» **SELECTED EXTRACT**
***

For anyone unfamiliar with the terrain, northern Nigeria is one swath of silence cloaked in inscrutable, unifying Islamic religion that is unknown to the rest of the country. In a country sharply divided by different languages, a multiplicity of tribes and, of course, religions, the north’s inscrutability is taken as a given. And so whereas there is ferment and pluralism of tongues from the southern part of Nigeria, the north seems to live in the shadows of silence amplified by religious homogeneity and oligarchic conservatism.

But this is far from the truth, as Elnathan John makes us believe in his new fiction Born on a Tuesday (Cassava Republic Press. Abuja; 2015), a deftly woven tale in the life of a former street urchin also known as almajiri through whose eyes we see the unfolding religious turmoil, the different sects and the strong jihadist sentiments among some and how they set upon each other just to prove the superiority of their different teachings. John’s bold fiction takes its readers behind the holy of holies of a religious ferment that is close to the rest of us.

Indeed, Born on a Tuesday unfolds with how a former almajiri, Ahmad Dantala, a pupil of Malam Junaidu, joins the street urchins in Kaduna after finishing his studies; he learns of his father’s death, a father who shared out his four sons to far flung clerics from his Sokoto home. These sons fall into different spheres of Islamic influences. Three of them join the more militant Shiite sect, while Dantala is with the more conservative, conciliatory Islamiya sect.

After his apprenticeship with Junaidu, Dantala mixes up with Banda and his gang, and they become ready tools in the hands of Nigeria’s unscrupulous politicians who use them to unleash mayhem during elections, especially after loosing elections. This is what forces Dantala to flee Kaduna northwards to his native Sokoto. But as fate would have it, he arrives in Sokoto and into the arm of the moderate cleric Sheikh Jamal who receives him and makes a place for him in his mosque from where he becomes his deputy.

For once, Dantala enjoys a normal life in circumstances that are sharply different from the hard life he’d known as a religious pupil and a street urchin in Kaduna. But the death of his twin sisters shatters his mother’s mind and she refuses to be consoled until she dies after living a hard life.

But it is the sectarian upheavals among the same Islamic religion that lends Born on a Tuesday its gripping urgency as a tale of religious schisms moderating ordinary life in that part of the country. With Islamic foundations in faraway Saudi Arabia and in the Middle East, some of the clerics have ready access to these funds to cause unrest. What is ironic and shocking are how the different teachings from these sects emanating from the same religion should cause so much violence and bloodbath. The Shiites and Islamiya are set upon each other and violence periodically erupts.

***

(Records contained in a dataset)
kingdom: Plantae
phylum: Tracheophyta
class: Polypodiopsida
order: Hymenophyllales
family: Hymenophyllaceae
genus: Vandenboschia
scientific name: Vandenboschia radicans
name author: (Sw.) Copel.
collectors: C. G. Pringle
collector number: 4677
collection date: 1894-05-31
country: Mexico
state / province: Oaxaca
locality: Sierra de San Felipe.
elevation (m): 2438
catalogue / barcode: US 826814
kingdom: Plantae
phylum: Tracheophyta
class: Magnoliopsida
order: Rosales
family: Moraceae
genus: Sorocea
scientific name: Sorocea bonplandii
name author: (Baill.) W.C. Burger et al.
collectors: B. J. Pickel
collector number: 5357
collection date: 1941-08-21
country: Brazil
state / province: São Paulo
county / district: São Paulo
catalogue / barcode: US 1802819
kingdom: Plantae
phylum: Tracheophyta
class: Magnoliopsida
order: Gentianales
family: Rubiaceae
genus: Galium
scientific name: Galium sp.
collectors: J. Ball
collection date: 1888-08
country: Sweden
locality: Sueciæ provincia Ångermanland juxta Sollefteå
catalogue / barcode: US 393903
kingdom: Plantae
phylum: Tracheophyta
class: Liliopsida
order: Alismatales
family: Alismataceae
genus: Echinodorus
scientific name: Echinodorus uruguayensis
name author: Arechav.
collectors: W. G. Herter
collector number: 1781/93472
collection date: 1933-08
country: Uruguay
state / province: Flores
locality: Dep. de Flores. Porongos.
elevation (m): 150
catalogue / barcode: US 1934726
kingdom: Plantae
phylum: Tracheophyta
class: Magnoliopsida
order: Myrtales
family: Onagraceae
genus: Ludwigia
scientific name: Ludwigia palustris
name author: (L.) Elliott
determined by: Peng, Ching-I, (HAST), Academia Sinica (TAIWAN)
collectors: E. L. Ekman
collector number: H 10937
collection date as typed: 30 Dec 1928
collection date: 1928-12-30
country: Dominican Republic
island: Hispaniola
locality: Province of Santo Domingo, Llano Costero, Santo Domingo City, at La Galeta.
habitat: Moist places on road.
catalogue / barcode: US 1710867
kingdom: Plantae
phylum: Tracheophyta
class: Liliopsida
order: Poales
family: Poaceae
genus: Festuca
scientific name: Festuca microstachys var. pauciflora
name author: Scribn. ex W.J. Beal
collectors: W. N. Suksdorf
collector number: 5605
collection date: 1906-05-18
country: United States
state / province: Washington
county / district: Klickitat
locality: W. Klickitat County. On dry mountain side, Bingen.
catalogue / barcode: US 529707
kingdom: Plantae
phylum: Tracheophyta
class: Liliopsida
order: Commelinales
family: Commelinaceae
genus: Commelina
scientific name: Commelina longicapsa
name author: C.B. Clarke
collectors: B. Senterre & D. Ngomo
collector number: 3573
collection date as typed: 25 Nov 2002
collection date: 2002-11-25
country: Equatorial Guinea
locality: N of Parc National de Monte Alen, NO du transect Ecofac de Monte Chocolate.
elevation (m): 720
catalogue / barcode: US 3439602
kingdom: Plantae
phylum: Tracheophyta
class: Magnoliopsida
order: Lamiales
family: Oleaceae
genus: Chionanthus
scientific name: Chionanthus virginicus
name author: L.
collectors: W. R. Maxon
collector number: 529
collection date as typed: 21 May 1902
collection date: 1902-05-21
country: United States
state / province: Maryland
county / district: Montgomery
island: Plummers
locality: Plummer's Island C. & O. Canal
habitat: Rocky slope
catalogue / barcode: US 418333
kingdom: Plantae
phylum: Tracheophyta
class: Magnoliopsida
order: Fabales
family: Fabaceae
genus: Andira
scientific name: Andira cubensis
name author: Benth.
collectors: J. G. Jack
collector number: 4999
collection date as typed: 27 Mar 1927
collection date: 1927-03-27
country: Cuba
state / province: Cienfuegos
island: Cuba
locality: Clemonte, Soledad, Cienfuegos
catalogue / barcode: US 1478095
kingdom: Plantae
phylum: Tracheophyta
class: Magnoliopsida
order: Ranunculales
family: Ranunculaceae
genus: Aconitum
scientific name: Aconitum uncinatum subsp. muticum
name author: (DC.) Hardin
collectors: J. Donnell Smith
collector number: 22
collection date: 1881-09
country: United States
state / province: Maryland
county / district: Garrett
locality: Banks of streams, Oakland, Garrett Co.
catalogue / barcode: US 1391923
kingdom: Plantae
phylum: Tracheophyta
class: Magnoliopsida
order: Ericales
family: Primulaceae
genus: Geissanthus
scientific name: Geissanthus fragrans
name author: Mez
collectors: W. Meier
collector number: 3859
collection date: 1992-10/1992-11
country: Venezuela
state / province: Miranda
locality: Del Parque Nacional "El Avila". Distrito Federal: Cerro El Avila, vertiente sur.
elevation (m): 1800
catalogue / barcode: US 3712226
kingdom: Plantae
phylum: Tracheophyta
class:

***

» **ACTION ITEM A**
Answer the following from the review of Born on a Tuesday.
(i) Which press published Born on a Tuesday?
(ii) To which sect does Dantala belong?
(iii) Which cleric receives Dantala when he arrives in Sokoto?
» **ACTION ITEM B**
Transcribe the review of Born on a Tuesday from "But this is" to "rest of us.".
» **ACTION ITEM C**
Continue the review of Born on a Tuesday from the point at which it stops.

» **ANSWER AREA A**
(i) Cassava Republic Press, Abuja.
(ii) The more conservative, conciliatory Islamiya sect.
(iii) Sheikh Jamal.

» **ANSWER AREA B**
But this is far from the truth, as Elnathan John makes us believe in his new fiction Born on a Tuesday (Cassava Republic Press. Abuja; 2015), a deftly woven tale in the life of a former street urchin also known as almajiri through whose eyes we see the unfolding religious turmoil, the different sects and the strong jihadist sentiments among some and how they set upon each other just to prove the superiority of their different teachings. John’s bold fiction takes its readers behind the holy of holies of a religious ferment that is close to the rest of us.

» **ANSWER AREA C**
What is even more ironic is how Dantala’s own household is mixed up in all this. One of them Hassan, dies in Iran, according to his brother, Maccido, while they were on a ‘course,’ but Dantala is convinced Maccido and Hussein are lying about the cause of his death.

While Dantala pitches his tent with a moderate cleric, Sheikh Jamal, his three brothers are in the Shiites’ camp. What is unmistakable is the Shiites propensity towards violence; their member periodically recruited to fight in faraway places like Lebanon, Afghanistan, Iran and, perhaps Al Qaeda and ISIS. This is how deadly religion mixing with international politics can be.

In fact, within Sheikh Jamal’s fold, his deputy, Malam Abdul-Nur, becomes even more deadly after returning from Saudi Arabia and forms his jihadist army to Islamise the country and impose Shar’ia law on the country. But in a debate with Sheikh Jamal in Saudi Arabia, Malam Abdul-Nur is defeated and he realises just how hopeless his quest is, as it has no basis or logic. His men butcher Sheikh Jamal in cold blood. Then the army steps in and begins a reign of terror to bring to heel these religious charlatans.

John’s Born on a Tuesday is aptly an eye-opener to a region’s religious zealotry and its quest for a jihadist state. But with the horror that is Boko Haram, sensible Moslems would have begun to see how hopeless that jihadist quest is, as the faithful and the infidels alike are butchered. Dantala’s raw narrative is symptomatic of an attitude that is barely tolerant of other views and modes of being. Dantala was shipped off at an early age from his native Sokoto to Kaduna to a Koranic education; he begins to encounter English when Malam Abdul-Nur’s cousin Jubril arrives Sokoto and he begins another education. It is the English he learns from Jubril that sets him on this narrative.

And it is when Dantala begins to learn English that his worldview starts to broaden up and change from that fatalistic way of thinking to a more humane one.

Although he becomes the sad martyr for his moderate beliefs and the need to make Islam indeed a religion of peace, Sheikh Jamal is an example of the ideal Moslem who does not seek the liquidation of others for his beliefs to reign. He is a strong advocate of peaceful co-existence in a plural society like Nigeria, where imposition of one religion over others of different persuasion is futile. Indeed, his voice is one moderating tempers and making western education the best way to go among a swath of people mostly forsworn to it.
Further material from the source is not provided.